(Source data):
+---+

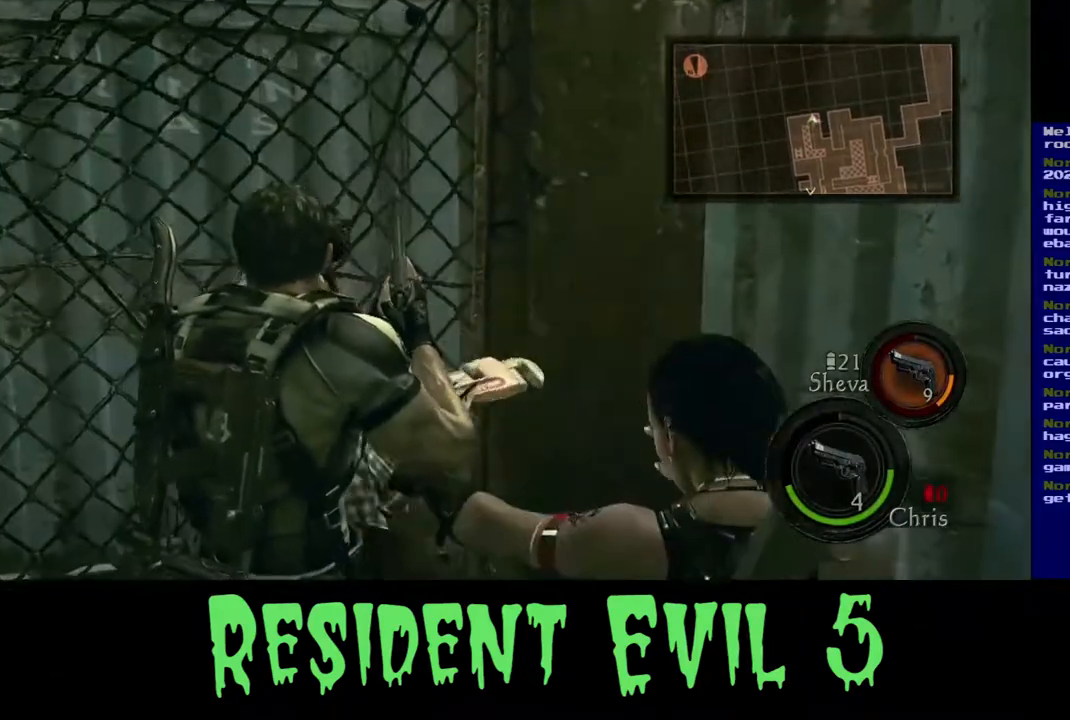
{"dt_ms": 500, "buttons": ["X"], "left_stick": "down-left", "right_stick": "center", "events": [[67, "X", "down"], [217, "X", "up"], [300, "X", "down"], [483, "left_stick", "down-left"]]}
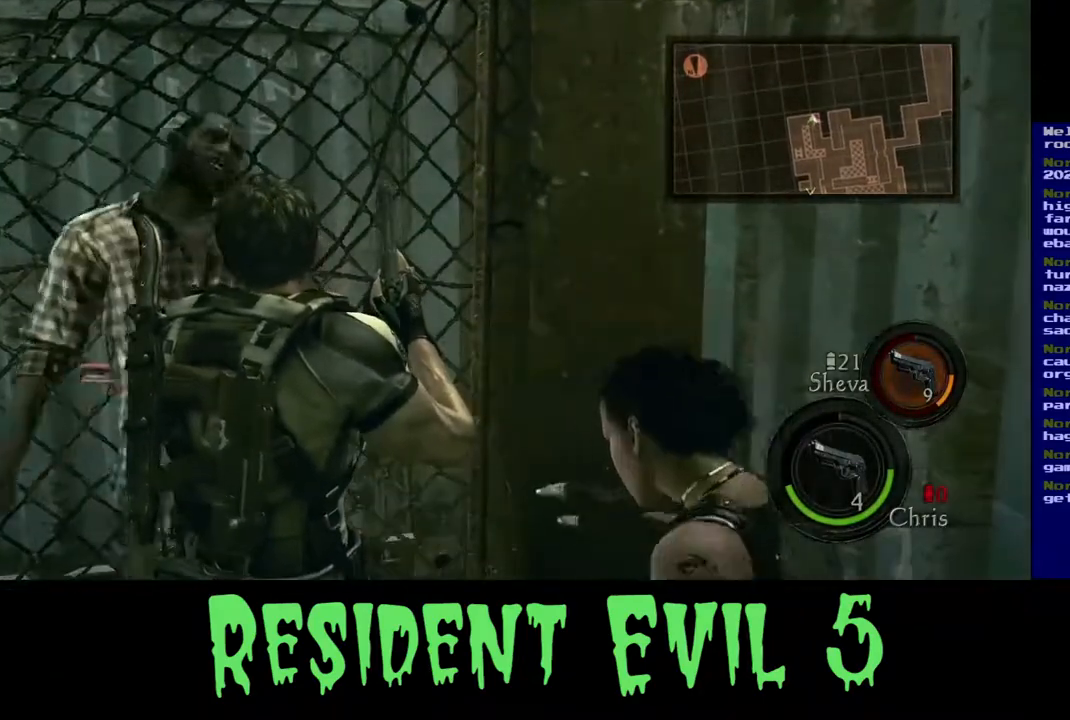
{"dt_ms": 500, "buttons": [], "left_stick": "up-left", "right_stick": "center", "events": [[150, "left_stick", "center"], [200, "X", "up"], [283, "X", "down"], [433, "X", "up"], [483, "left_stick", "up-left"]]}
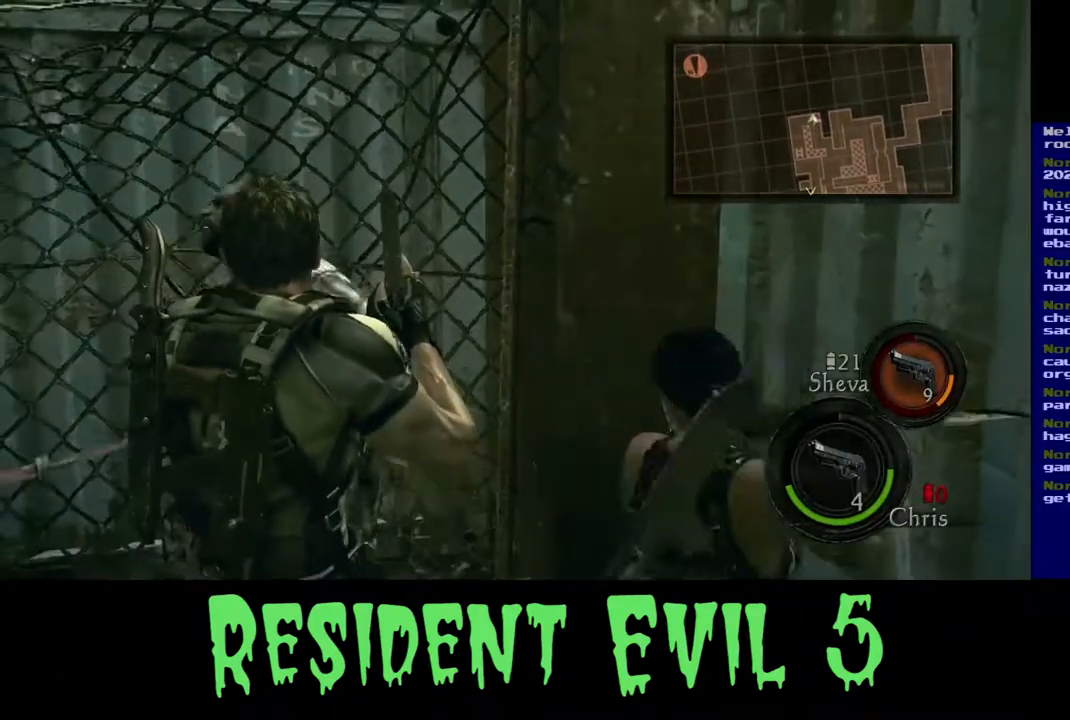
{"dt_ms": 1000, "buttons": ["X"], "left_stick": "up", "right_stick": "left"}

+---+

(What this task involves):
Restate the material above word for word, so that nothing changes except that the pictures are gone.

(Exercise answer):
{"dt_ms": 500, "buttons": ["X"], "left_stick": "down-left", "right_stick": "center", "events": [[67, "X", "down"], [217, "X", "up"], [300, "X", "down"], [483, "left_stick", "down-left"]]}
{"dt_ms": 500, "buttons": [], "left_stick": "up-left", "right_stick": "center", "events": [[150, "left_stick", "center"], [200, "X", "up"], [283, "X", "down"], [433, "X", "up"], [483, "left_stick", "up-left"]]}
{"dt_ms": 1000, "buttons": ["X"], "left_stick": "up", "right_stick": "left"}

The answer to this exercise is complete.